Brinkley was awarded the top position on US Banker magazine's 2005 list of "Most Powerful Women in Banking," and was number 23 on Fortune's "50 Most Powerful Women in Business" in 2006 and 2007 and 22nd in 2008, when she was reported to be "a possible candidate to succeed ... Ken Lewis." Brinkley was named to the Fortune 500 list nine consecutive years. Additionally, The Wall Street Journal and Forbes cited her as one of the leading women in business.

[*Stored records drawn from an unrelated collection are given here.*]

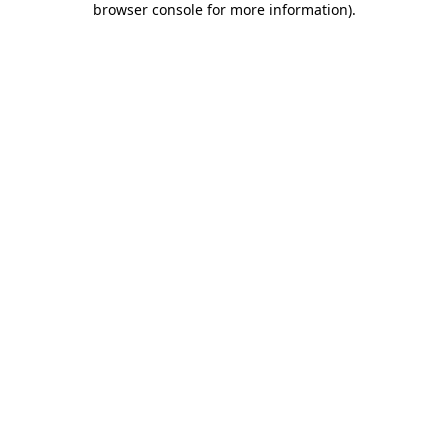
browser console for more information)
.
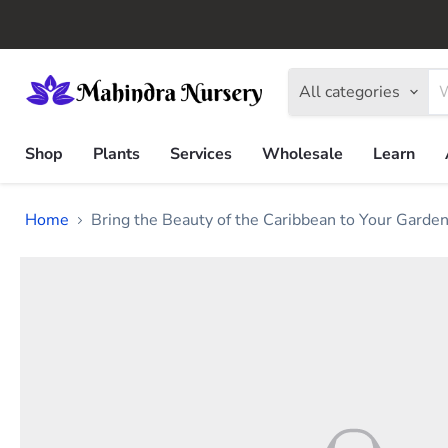
All categories
Shop
Plants
Services
Wholesale
Learn
Home
Bring the Beauty of the Caribbean to Your Garde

Brinkley graduated Phi Beta Kappa from the University of North Carolina at Chapel Hill. She serves on the Bank of America Charitable Foundation Board of Directors. She also serves as a trustee for both the Princeton Theological Seminary and the Carolinas HealthCare System. She is a member of the governing board of the Carolina Thread Trail. Previously, she served on the Institute of International Finance Board of Directors and the President's Commission on White House Fellowships and participated in the annual World Economic Forum in Davos, Switzerland.

== Bank of America ==

As head of the Bank's risk department, Brinkley was tasked with protecting the Bank from all kinds of risk, ranging from human resources-related factors to interest rate fluctuations and credit risk.

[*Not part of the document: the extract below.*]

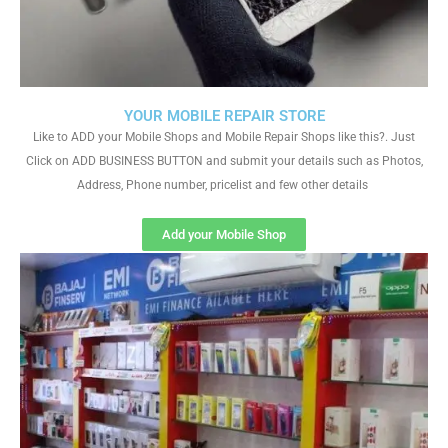
YOUR MOBILE REPAIR STORE
Like to ADD your Mobile Shops and Mobile Repair Shops like this?. Just
Click on ADD BUSINESS BUTTON and submit your details such as Photos,
Address, Phone number, pricelist and few other details
Add your Mobile Shop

According to the New York Times, "she was at Mr. Lewis’s side as the bank rapidly expanded its credit card and home equity lending, businesses that are causing charge-offs for the bank." Her most recent assignment was as "the point person between the bank and the regulators during the stress tests." As to compensation, "Ms. Brinkley received no bonus last year. But she took home at least $37.2 million during her tenure as Bank of America’s risk chief from 2001 to 2007, according to an analysis by Equilar, a compensation research firm. She is also entitled to pension benefits worth more than $12 million and potentially millions more in deferred pay and accumulated stock. The figures are based on the 2008 proxy statement, the last time data was publicly available."

Brinkley joined the Bank of America organization in 1978 as a Commercial Credit Department management trainee for NCNB. From 1993 to 2001, she served first as the company's Marketing executive and then as president of its Consumer Products division.

== Personal life ==
Brinkley lives in Charlotte, North Carolina, where she is an active voice for the community's health and human services needs, in particular those of families and children. She has worked with the Critical Needs Task Force, the Crossroads Charlotte Initiative, and the Council for Children's Rights.

Brinkley is married with children, and in recent years her husband, a lawyer, has stayed at home with the children.